▶ [Dataset records]:
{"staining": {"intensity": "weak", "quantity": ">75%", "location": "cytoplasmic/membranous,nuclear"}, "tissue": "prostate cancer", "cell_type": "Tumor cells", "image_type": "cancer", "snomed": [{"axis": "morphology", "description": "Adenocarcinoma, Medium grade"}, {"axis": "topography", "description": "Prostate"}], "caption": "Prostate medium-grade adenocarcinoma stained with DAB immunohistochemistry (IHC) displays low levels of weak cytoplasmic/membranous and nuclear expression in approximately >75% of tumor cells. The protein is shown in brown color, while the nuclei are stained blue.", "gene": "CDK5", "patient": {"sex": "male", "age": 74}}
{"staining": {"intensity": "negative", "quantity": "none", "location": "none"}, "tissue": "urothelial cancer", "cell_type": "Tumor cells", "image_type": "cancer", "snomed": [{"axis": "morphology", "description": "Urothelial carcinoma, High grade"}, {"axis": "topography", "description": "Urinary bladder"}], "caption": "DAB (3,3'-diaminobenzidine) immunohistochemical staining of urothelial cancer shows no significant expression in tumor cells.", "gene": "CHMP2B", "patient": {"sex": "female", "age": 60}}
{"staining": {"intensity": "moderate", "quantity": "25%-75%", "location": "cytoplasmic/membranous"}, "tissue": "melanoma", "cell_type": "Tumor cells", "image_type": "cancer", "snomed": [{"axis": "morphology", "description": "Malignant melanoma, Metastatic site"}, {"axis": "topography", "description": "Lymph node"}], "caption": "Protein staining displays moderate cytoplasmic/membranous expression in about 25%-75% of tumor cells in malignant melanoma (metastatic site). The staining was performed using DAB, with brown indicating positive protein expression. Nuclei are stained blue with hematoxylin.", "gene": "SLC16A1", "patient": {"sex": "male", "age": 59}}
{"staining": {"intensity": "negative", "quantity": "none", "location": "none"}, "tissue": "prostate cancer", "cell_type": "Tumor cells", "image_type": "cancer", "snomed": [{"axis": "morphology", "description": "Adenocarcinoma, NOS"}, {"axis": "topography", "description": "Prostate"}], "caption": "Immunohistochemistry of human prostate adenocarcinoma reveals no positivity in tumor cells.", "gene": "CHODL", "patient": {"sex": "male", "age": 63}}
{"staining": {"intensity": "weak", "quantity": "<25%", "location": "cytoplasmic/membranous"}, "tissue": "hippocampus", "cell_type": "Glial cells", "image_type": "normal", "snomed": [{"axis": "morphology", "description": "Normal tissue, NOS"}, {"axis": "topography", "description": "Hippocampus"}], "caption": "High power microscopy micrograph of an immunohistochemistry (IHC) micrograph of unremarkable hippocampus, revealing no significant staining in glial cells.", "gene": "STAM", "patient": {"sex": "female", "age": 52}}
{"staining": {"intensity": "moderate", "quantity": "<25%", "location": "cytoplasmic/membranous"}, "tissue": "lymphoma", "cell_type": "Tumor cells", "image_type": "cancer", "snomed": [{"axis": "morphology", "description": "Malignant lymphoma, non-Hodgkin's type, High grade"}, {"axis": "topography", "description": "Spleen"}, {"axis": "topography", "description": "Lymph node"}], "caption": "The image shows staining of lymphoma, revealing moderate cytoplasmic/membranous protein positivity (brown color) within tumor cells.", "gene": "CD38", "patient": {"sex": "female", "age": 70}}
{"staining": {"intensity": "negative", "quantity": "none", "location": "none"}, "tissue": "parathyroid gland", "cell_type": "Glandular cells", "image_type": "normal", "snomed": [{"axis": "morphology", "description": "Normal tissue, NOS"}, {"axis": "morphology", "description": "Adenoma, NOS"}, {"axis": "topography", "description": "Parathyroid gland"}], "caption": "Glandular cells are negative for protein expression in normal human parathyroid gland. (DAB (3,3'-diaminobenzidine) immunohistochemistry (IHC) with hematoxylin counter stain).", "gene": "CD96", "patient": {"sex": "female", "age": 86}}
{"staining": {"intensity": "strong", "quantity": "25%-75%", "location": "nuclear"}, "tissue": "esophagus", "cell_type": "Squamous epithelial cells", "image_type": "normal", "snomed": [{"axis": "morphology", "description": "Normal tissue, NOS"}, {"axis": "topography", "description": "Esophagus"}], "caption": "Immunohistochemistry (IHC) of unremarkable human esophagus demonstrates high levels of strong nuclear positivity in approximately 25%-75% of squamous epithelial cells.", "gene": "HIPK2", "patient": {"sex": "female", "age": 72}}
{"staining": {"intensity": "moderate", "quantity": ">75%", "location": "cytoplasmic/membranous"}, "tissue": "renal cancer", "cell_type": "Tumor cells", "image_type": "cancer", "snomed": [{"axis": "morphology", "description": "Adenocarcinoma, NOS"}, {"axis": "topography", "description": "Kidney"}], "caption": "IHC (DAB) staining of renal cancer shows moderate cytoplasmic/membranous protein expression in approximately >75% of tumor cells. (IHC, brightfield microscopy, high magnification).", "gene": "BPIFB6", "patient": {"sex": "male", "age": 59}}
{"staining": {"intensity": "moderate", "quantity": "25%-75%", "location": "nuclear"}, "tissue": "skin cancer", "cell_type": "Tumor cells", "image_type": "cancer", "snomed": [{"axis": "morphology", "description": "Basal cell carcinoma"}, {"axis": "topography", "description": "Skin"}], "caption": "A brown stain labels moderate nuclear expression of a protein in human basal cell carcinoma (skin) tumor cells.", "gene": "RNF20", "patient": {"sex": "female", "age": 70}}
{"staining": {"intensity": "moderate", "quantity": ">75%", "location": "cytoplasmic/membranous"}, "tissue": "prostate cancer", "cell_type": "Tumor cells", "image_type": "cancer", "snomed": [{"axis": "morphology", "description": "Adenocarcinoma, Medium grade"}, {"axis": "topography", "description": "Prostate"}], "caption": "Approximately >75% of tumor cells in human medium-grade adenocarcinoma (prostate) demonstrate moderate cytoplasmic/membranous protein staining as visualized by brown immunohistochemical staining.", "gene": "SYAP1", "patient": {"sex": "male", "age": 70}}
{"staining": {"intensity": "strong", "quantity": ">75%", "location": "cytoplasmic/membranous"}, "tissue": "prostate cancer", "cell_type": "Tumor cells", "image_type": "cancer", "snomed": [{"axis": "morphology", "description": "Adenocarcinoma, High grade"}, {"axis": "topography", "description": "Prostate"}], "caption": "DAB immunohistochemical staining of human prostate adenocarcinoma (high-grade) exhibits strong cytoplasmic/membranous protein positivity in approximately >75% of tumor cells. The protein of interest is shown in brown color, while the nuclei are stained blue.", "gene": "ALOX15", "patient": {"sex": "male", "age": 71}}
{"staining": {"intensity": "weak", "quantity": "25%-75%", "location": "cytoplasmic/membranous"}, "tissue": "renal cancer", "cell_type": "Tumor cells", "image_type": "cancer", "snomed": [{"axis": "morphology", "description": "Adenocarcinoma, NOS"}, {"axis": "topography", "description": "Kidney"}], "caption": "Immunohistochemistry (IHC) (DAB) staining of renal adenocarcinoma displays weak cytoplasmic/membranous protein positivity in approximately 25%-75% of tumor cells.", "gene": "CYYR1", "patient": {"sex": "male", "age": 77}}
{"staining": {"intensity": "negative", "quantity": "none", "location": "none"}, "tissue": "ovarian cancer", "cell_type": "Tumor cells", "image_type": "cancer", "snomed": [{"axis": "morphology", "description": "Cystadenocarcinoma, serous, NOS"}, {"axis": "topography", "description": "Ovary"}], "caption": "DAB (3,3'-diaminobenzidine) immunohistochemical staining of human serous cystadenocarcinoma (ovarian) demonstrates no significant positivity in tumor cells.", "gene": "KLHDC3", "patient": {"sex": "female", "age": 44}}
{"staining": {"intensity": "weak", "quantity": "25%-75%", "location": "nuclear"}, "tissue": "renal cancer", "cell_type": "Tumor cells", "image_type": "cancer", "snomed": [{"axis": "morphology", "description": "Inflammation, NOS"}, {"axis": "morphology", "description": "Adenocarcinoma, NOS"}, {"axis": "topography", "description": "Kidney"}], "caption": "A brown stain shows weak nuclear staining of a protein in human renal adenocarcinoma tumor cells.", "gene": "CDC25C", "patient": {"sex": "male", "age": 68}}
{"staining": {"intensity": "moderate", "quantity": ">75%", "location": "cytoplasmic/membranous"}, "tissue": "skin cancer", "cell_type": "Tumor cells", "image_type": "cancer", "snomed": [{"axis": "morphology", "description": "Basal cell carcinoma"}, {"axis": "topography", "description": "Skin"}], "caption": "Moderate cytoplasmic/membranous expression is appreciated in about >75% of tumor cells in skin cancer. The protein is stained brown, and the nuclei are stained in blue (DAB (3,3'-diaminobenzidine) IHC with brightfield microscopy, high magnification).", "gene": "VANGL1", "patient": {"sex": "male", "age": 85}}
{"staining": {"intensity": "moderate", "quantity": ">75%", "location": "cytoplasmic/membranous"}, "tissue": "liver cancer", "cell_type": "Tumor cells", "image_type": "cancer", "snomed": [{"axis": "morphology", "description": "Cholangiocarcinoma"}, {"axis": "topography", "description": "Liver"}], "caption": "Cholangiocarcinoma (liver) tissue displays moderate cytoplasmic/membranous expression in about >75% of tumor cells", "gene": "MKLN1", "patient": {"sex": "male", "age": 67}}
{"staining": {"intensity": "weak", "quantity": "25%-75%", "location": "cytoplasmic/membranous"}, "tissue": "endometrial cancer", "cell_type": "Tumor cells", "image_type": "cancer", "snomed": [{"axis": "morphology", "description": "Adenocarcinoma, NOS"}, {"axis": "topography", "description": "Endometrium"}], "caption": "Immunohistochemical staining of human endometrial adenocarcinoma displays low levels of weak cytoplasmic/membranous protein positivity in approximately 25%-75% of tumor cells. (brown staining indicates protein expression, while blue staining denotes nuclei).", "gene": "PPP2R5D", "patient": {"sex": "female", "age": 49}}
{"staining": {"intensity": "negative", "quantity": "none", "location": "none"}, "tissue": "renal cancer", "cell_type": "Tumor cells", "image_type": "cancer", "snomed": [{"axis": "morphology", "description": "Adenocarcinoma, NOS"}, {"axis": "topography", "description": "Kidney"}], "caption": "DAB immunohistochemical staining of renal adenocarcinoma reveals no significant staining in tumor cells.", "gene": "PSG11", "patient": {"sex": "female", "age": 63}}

▶ [Work instructions]: Repeat exactly the lines of the data from the first one through the line with "staining of urothelial", both of them included.

▶ [Exercise answer]:
{"staining": {"intensity": "weak", "quantity": ">75%", "location": "cytoplasmic/membranous,nuclear"}, "tissue": "prostate cancer", "cell_type": "Tumor cells", "image_type": "cancer", "snomed": [{"axis": "morphology", "description": "Adenocarcinoma, Medium grade"}, {"axis": "topography", "description": "Prostate"}], "caption": "Prostate medium-grade adenocarcinoma stained with DAB immunohistochemistry (IHC) displays low levels of weak cytoplasmic/membranous and nuclear expression in approximately >75% of tumor cells. The protein is shown in brown color, while the nuclei are stained blue.", "gene": "CDK5", "patient": {"sex": "male", "age": 74}}
{"staining": {"intensity": "negative", "quantity": "none", "location": "none"}, "tissue": "urothelial cancer", "cell_type": "Tumor cells", "image_type": "cancer", "snomed": [{"axis": "morphology", "description": "Urothelial carcinoma, High grade"}, {"axis": "topography", "description": "Urinary bladder"}], "caption": "DAB (3,3'-diaminobenzidine) immunohistochemical staining of urothelial cancer shows no significant expression in tumor cells.", "gene": "CHMP2B", "patient": {"sex": "female", "age": 60}}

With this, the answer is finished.